Although the idea of a solar collector for both electricity and hot water is not new, the new generation studied here is based on a very innovative concept. During the previous feasibility study we collected comprehensive information about all important aspects (costs, technology, market, contacts with industries, …) to prove that further development is worth being done. The results were encouraging since they showed:

• A potential market does exist for several specific applications (about 10 MW in 2005)
• The photovoltaic (PV) thin film technology is likely to be suited for this application from a technical and a financial point of view, provided that the long term stability of the cells at temperatures above 100°C is confirmed.
• Several photovoltaic industries are ready to collaborate in this development at different levels of participation.
• The several technical concepts proposed are suited for the concerned application.

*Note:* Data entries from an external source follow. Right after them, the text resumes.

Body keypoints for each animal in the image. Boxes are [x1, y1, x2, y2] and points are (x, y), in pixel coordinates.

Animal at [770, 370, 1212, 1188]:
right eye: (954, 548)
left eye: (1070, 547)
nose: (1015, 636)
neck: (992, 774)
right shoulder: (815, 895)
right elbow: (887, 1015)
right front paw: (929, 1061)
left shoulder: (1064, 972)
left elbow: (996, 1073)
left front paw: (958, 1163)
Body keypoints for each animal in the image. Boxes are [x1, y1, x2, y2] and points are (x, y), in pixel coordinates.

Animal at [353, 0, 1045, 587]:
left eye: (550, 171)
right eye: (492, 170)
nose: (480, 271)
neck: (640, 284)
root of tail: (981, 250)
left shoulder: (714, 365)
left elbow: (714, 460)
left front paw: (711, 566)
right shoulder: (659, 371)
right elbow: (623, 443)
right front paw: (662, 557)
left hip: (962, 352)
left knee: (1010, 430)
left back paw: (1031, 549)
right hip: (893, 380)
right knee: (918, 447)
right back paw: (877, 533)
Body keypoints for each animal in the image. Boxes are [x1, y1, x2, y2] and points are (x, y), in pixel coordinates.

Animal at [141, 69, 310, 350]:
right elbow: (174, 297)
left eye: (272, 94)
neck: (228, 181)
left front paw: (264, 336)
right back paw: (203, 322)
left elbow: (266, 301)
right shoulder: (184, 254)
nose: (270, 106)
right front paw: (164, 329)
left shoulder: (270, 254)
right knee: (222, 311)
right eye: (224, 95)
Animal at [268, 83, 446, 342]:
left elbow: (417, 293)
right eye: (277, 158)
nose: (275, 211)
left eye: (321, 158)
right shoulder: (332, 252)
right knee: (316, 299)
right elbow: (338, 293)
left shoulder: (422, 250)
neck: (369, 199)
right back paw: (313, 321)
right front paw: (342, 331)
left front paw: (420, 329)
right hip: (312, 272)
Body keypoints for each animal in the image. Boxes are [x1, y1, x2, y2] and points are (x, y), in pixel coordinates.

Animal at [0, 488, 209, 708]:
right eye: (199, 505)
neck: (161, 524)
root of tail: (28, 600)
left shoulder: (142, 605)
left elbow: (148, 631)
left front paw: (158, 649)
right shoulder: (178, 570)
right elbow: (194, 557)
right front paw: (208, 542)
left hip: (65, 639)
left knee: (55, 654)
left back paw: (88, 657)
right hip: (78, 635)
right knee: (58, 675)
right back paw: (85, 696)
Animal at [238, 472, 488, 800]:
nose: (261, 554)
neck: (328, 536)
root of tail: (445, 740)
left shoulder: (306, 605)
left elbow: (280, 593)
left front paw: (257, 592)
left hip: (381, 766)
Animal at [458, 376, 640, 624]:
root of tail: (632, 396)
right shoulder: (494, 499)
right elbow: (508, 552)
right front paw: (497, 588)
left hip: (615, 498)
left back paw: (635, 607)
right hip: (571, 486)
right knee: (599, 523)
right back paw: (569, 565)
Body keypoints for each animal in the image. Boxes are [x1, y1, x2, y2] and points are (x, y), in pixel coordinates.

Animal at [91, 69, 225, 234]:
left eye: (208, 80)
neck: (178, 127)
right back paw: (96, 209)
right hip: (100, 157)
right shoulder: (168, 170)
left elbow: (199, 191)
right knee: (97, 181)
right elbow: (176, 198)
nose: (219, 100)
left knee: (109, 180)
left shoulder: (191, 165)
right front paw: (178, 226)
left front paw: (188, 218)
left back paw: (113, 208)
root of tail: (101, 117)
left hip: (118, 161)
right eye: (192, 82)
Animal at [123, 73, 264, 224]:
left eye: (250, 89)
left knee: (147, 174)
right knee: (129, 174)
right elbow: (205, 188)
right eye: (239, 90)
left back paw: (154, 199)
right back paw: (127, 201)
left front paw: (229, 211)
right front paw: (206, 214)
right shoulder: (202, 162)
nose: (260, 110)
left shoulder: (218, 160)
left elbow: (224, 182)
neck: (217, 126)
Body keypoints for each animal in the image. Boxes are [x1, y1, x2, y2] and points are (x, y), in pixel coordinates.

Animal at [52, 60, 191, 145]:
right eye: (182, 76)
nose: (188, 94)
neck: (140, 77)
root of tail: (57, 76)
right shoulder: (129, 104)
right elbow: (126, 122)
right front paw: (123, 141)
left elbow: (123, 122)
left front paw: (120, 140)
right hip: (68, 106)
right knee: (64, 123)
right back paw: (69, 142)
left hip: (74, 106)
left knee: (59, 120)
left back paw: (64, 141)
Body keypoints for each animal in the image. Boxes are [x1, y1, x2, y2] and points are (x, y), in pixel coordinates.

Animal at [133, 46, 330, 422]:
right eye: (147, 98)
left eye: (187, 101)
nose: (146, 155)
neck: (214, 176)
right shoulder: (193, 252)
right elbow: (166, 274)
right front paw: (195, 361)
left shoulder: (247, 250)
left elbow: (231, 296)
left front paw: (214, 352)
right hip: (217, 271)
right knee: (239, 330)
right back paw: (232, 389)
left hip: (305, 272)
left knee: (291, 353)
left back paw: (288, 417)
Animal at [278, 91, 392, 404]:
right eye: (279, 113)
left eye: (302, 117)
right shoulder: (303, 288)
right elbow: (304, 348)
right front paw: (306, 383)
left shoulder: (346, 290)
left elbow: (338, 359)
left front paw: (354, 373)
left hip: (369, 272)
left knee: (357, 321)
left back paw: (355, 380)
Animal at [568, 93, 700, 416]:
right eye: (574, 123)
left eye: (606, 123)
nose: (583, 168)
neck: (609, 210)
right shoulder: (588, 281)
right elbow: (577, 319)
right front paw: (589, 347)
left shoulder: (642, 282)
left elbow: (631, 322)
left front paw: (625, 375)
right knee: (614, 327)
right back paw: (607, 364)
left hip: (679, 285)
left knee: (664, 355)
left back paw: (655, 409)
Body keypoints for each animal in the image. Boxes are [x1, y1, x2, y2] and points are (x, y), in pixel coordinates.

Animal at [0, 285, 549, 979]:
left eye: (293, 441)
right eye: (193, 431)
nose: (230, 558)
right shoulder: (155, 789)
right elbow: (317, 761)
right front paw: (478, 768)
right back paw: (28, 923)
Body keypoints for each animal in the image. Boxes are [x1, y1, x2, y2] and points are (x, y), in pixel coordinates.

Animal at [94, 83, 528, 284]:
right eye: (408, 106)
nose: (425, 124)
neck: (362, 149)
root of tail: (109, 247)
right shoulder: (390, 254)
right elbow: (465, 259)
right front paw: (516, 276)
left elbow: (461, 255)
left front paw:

World-wide (USA, IEA, ...) there are several projects with the same topic, although with a different working plan (absorption, temperature behaviour and emissivity are not addressed in priority).
The feasibility study showed that the competitiveness of a hybrid collector depends on several technical requirements of the integrated PV-module. The most prominent aspects are high solar absorption, compatibility with high temperatures and a low emissivity.
The goal of the present study is to verify whether  these technical conditions are met for the available amorphous silicon (a-Si) technology. Commercial unencapsulated samples from 6 different manufacturers based on different substrates (glass, stainless steel, polyimide) were measured.
Absorption values were measured between 78% and 90%. Two mesurement methods were used (spectrometry, microcalorimetry). Both methods gave close results. A link between the figures found and the three substrate categories could not be established.
Thanks to the thermal cycling test, very valuable data (also for other applications) was gained. Some samples that were stored at 210°C for 10 hours kept their original properties. The other samples showed modified characteristics after this treatment. The stability under thermal cycling seems to be connected to absence of aluminium in the back contacts (Al diffusion). An improved stability can be obtained with a layer of oxide between the back contact and the a-Si films.
Further, the emmissivity coefficients of the samples were measured. The results show that conventional top cover materials like glass, EVA or Tefzel are non-selective materials that have a high emissivity coefficient (between 86 and 95%).
Since the a-Si cells seem to be stable under thermal cycling, our recommendation is to develop a new encapsulating material with a low-e surface and an improved durability under high temperatures, which will enable the construction of a hybrid PV/T collector with the thermal performance of a standard flat plate collector.